Ad Ankor sono arrivata dopo un lungo e avventuroso viaggio lungo improbabili strade fatte di terra e fango. Ankor è una di quelle mete dove arrivi carico di aspettative e di quell’emozione che deriva dalla consapevolezza di essere in un posto speciale che probabilmente non rivedrai mai più, tanto e remoto e distante.
Una dinastia di imperatori impegnati in una gara per costruire templi sempre più maestosi e imponenti che consegnassero ai posteri un segno tangibile della loro potenza.
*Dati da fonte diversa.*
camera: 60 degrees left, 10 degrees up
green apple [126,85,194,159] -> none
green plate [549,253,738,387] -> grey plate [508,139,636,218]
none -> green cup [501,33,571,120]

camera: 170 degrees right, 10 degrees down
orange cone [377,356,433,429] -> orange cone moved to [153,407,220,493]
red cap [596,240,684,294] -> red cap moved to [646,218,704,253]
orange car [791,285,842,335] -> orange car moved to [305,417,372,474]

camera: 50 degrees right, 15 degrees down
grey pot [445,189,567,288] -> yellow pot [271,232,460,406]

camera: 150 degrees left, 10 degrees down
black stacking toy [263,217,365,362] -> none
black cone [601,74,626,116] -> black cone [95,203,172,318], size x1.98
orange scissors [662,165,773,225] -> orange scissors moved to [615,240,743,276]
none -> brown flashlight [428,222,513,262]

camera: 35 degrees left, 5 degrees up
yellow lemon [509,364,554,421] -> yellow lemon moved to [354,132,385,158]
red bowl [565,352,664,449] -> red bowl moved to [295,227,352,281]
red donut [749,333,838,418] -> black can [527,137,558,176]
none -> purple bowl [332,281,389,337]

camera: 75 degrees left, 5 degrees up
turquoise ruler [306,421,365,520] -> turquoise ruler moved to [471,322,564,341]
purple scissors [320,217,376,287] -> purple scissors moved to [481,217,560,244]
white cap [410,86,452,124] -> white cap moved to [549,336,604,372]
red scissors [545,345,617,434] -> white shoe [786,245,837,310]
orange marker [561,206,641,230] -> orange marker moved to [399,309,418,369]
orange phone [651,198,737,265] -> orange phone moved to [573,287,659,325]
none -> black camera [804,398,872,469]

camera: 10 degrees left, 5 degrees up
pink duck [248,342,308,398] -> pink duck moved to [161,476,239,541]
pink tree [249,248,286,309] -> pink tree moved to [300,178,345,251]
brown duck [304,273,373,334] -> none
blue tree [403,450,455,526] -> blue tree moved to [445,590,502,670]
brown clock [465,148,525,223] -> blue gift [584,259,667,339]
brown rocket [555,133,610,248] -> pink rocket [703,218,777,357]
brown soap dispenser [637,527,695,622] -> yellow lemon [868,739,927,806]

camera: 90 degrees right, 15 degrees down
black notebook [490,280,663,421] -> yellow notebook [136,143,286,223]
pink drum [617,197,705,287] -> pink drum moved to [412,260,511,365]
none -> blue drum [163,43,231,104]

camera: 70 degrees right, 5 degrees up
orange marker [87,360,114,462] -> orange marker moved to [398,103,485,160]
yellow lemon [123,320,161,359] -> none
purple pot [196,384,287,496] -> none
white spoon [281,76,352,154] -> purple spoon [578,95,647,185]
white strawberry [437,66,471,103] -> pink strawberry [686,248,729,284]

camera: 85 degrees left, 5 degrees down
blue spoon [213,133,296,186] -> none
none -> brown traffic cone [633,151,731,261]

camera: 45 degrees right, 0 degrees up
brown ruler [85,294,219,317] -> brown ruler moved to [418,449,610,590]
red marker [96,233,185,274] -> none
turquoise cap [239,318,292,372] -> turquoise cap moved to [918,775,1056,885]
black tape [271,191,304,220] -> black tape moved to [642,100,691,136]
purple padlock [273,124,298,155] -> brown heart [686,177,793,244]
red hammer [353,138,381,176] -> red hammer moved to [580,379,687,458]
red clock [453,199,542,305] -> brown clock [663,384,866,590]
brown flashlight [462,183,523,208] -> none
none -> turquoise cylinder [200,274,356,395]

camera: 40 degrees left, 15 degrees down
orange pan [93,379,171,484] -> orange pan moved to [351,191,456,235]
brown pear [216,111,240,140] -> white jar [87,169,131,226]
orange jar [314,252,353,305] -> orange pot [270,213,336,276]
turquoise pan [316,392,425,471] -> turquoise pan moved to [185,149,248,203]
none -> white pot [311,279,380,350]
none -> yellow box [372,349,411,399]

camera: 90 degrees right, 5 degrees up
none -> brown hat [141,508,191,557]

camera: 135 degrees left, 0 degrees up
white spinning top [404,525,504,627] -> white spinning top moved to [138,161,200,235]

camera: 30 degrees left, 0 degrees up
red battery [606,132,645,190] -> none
La fine dell’Impero arrivò nel XV secolo, una rovina totale e senza appello: sconfitti dai thailandesi i Khmer si ritirarono più a sud lungo il Mekong dove costruirono una nuova capitale che mai conobbe la grandezza di Ankor, e col tempo finirono persino per dimenticare il loro grande passato; abbandonati, i templi vennero lentamente avvolta dalla giungla, un’enorme Atlantide di pietra che scomparve piano piano nel fitto intrico della vegetazione tropicale. Un oblio durato oltre 400 anni.

Sorrisi, sussurri e silenzi, un mondo che pare emergere dal passato, una civiltà sommersa che continua ancora oggi ad affascinare con la sua carica di mistero e bellezza senza tempo.